--- Dataset content Enclosed Below ---

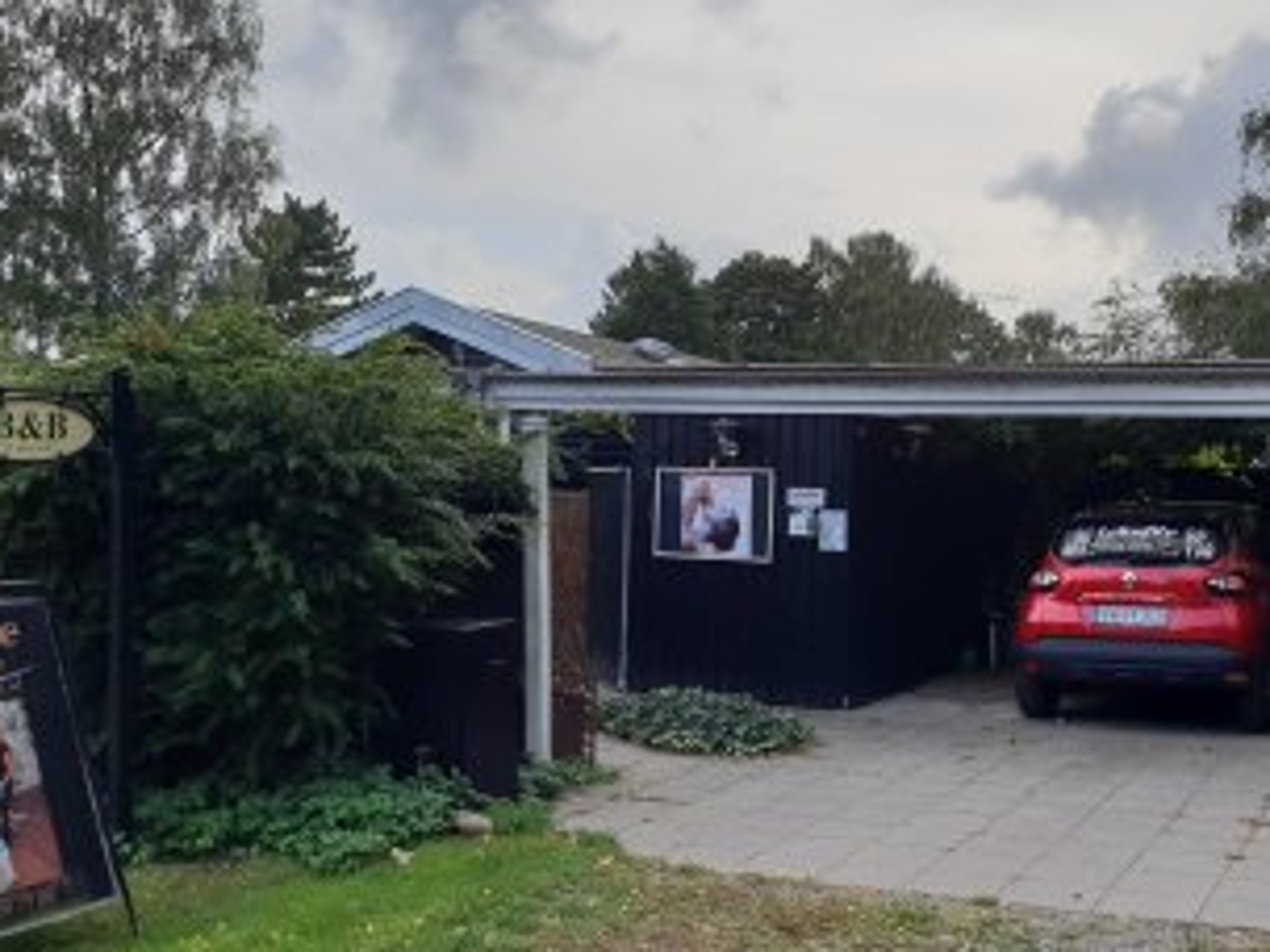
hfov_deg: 45.6
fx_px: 1504
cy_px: 568
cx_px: 748
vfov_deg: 35.0
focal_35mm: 41
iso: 50
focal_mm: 4.3
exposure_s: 1/494
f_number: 2.4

--- End of Enclosed Dataset content ---

**Assignment**
Wherever a picture appears in the data, please drop it and retype the rest exactly.

**Exercise result**
hfov_deg: 45.6
fx_px: 1504
cy_px: 568
cx_px: 748
vfov_deg: 35.0
focal_35mm: 41
iso: 50
focal_mm: 4.3
exposure_s: 1/494
f_number: 2.4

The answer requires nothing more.